Every time you talk about lockdowns you sound as if you think that the scientific community was monolithically in favor of them. That was the case at the beginning, when it all started. But there were plenty of people who were in disagreement with that strategy as a long term solution. That was not the scientific consensus, that was a government/management choice (and I personally think that as with most things it was a matter of balance, lockdowns were needed to buy time for the vaccines, but at the same time you can't just keep everything closed for months and months and months to no end).
I am also not sure what would be your solution to the problem. Let's say for the sake of conversation that you are right and experts and academia suck and we are all a bunch of baboons who don't know what they are doing. What's the alternative? Are we going to start listening to people who suggest replacing mouthwash with bleach instead?
The senators are good men, but the Senate is a vicious beast. And many doctors of theology and priests were quite open-minded, well-meaning people who discussed the finer points of Tomist metaphysics as crazed crowds burned through things and people in the streets below them, because God willed so.
My problem is not with science itself, but how it is presented by - yes, often but not only by non-scientits like journalists or politicians - and the implied technocracy. That politics is reduced to
mommy scientists knows best and the matter is settled. Dissent is unscientific and thus unacceptable. This kind of political scientism is fundamentally undemocratic, illiberal and whatever the opposite of humanistic is.

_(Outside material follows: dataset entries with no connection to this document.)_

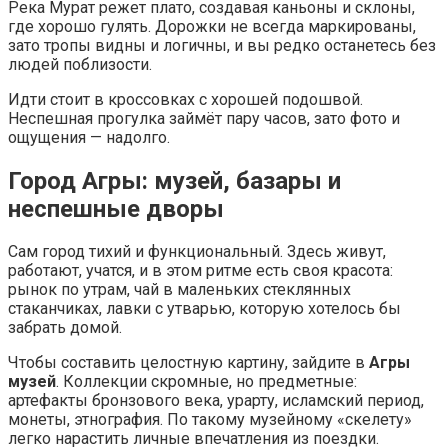
Река Мурат режет плато, создавая каньоны и склоны,
где хорошо гулять. Дорожки не всегда маркированы,
зато тропы видны и логичны, и вы редко останетесь без
людей поблизости.
Идти стоит в кроссовках с хорошей подошвой.
Неспешная прогулка займёт пару часов, зато фото и
ощущения — надолго.
Город Агры: музей, базары и
неспешные дворы
Сам город тихий и функциональный. Здесь живут,
работают, учатся, и в этом ритме есть своя красота:
рынок по утрам, чай в маленьких стеклянных
стаканчиках, лавки с утварью, которую хотелось бы
забрать домой.
Чтобы составить целостную картину, зайдите в
Агры
музей
. Коллекции скромные, но предметные:
артефакты бронзового века, урарту, исламский период,
монеты, этнография. По такому музейному «скелету»
легко нарастить личные впечатления из поездки.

A microbiologist or and epidemiologist may be the most qualified to answer what covid is and how it spreads etc, but they are not uniquely qualified to determine what political action ought to be taken. A doctor may be qualified to tell you your arteries are clogged and the way to undo it is diet and exercise, but he shouldn't have the right to make you do that. You still have your moral and legal autonomy and you decide. Yes, technically the restrictions were enacted by political bodies, but they did so by just blindly appealing to the scientific authority. Though formally decided by political bodies, the idea that there is only one possible course of action - the one suggested and sanctioned by science - was widely spread and inserted into people's heads.
And this is still the best case scenario where
1) you have the faith and trust that the scientists truly gave their best effort, good faith opinion, which is a huge leap of faith, especially when untold amounts of money and power are involved. sure, there is probably zero corrupting pressure, or outright bribery, blackmail or any combination on a scientist researching how often a ladybug ****s.

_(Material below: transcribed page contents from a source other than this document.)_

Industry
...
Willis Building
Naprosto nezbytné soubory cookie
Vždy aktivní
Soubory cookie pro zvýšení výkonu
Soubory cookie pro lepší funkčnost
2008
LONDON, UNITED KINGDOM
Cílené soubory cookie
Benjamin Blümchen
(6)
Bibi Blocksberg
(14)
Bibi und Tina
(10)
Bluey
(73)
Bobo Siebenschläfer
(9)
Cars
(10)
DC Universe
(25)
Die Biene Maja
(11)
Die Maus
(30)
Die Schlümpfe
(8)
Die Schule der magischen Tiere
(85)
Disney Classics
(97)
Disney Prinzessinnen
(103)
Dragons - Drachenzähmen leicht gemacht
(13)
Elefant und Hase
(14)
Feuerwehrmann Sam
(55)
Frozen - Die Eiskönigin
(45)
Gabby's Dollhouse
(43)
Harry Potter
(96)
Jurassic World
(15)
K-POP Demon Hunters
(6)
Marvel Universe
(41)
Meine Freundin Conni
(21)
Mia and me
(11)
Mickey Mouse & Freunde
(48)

2) the most qualified opinion is actually pretty qualified. This too is often not the case. Suppose there is a group of preteens. All but one are old order Amish and one is a "normal" kid. In this group, the normal kid is clearly the most qualified to drive a car. He's never driven one, he doesn't really understand ho a combustion engine works, but he understands the basic idea that you have to put the key in the starter, that the pedals are somehow involved. But I'm still not getting in that car, if he's driving.